Released without fanfare roughly five years after Cosmic Egg -- and about a year after leader Andrew Stockdale released Keep Moving on his own -- Wolfmother's third album, New Crown, didn't create a media splash, maybe because they're no longer the "next big thing," but rather workingman's rockers.
Stockdale is the opposite of Jack White, the rocker he was so often compared to after his first album.
White finds new wrinkles in his old template, whereas Stockdale is very happy to dig down deeper into his favorite Sabbath and Zeppelin riffs, kicking up the boogie a little bit harder than those two titans but still favoring fuzz and caterwauls that can't help but bring back memories of gatefold LPs.

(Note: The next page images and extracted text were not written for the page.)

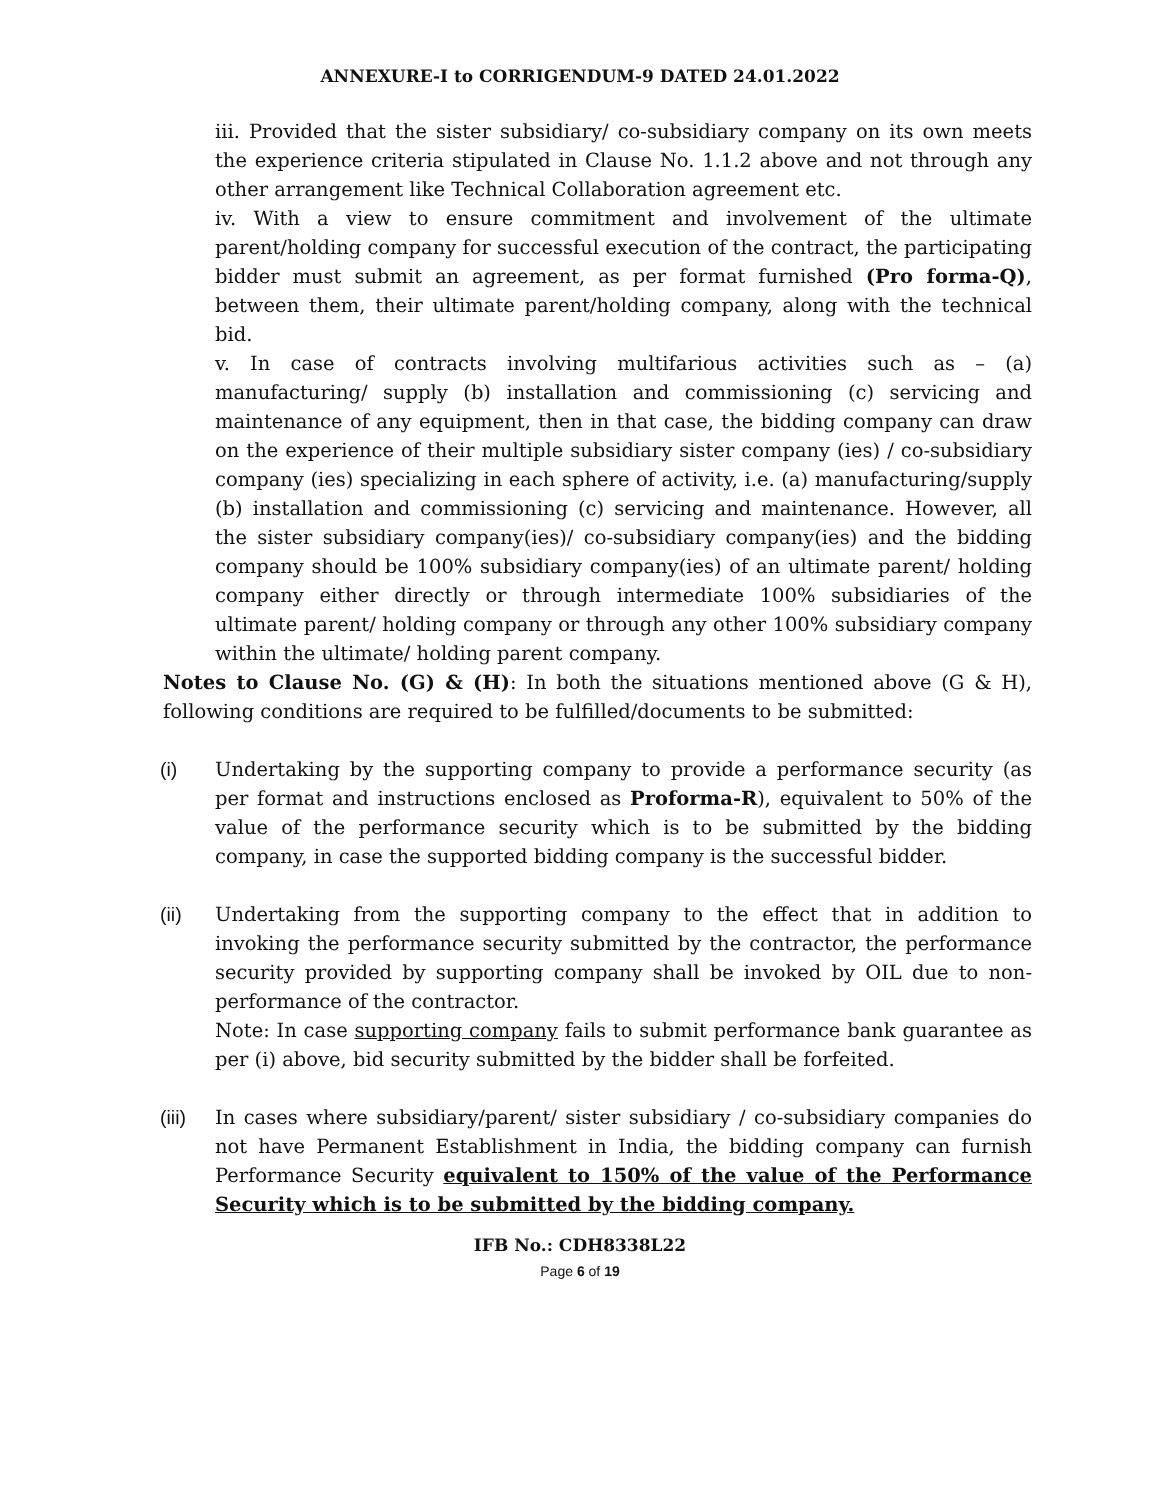ANNEXURE-I to CORRIGENDUM-9 DATED 24.01.2022
iii. Provided that the sister subsidiary/ co-subsidiary company on its own meets the experience criteria stipulated in Clause No. 1.1.2 above and not through any other arrangement like Technical Collaboration agreement etc.
iv. With a view to ensure commitment and involvement of the ultimate parent/holding company for successful execution of the contract, the participating bidder must submit an agreement, as per format furnished (Pro forma-Q), between them, their ultimate parent/holding company, along with the technical bid.
v. In case of contracts involving multifarious activities such as – (a) manufacturing/ supply (b) installation and commissioning (c) servicing and maintenance of any equipment, then in that case, the bidding company can draw on the experience of their multiple subsidiary sister company (ies) / co-subsidiary company (ies) specializing in each sphere of activity, i.e. (a) manufacturing/supply (b) installation and commissioning (c) servicing and maintenance. However, all the sister subsidiary company(ies)/ co-subsidiary company(ies) and the bidding company should be 100% subsidiary company(ies) of an ultimate parent/ holding company either directly or through intermediate 100% subsidiaries of the ultimate parent/ holding company or through any other 100% subsidiary company within the ultimate/ holding parent company.
Notes to Clause No. (G) & (H): In both the situations mentioned above (G & H), following conditions are required to be fulfilled/documents to be submitted:
(i) Undertaking by the supporting company to provide a performance security (as per format and instructions enclosed as Proforma-R), equivalent to 50% of the value of the performance security which is to be submitted by the bidding company, in case the supported bidding company is the successful bidder.
(ii) Undertaking from the supporting company to the effect that in addition to invoking the performance security submitted by the contractor, the performance security provided by supporting company shall be invoked by OIL due to non-performance of the contractor.
Note: In case supporting company fails to submit performance bank guarantee as per (i) above, bid security submitted by the bidder shall be forfeited.
(iii)
In cases where subsidiary/parent/ sister subsidiary / co-subsidiary companies do not have Permanent Establishment in India, the bidding company can furnish Performance Security equivalent to 150% of the value of the Performance Security which is to be submitted by the bidding company.
IFB No.: CDH8338L22
Page 6 of 19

Depending on your view, this is either his blessing or curse.
It's easy to dismiss Stockdale -- who, at this point, is all that Wolfmother is -- as a mere retro-monger, but he has skills as a trashman, creating irresistibly fuzzy squalls of noise and hooks that catch the skin.
His greatest detriment is his voice -- it's all yelps, lacking the subtle textures of Ozzy Osbourne -- but he knows when to bury it under guitars, which he often does on New Crown.
It's not enough to change the minds of doubters, probably because Stockdale is now totally comfortable doing what he does and nothing more, but that swagger and defiance makes for a cracking little rock & roll record.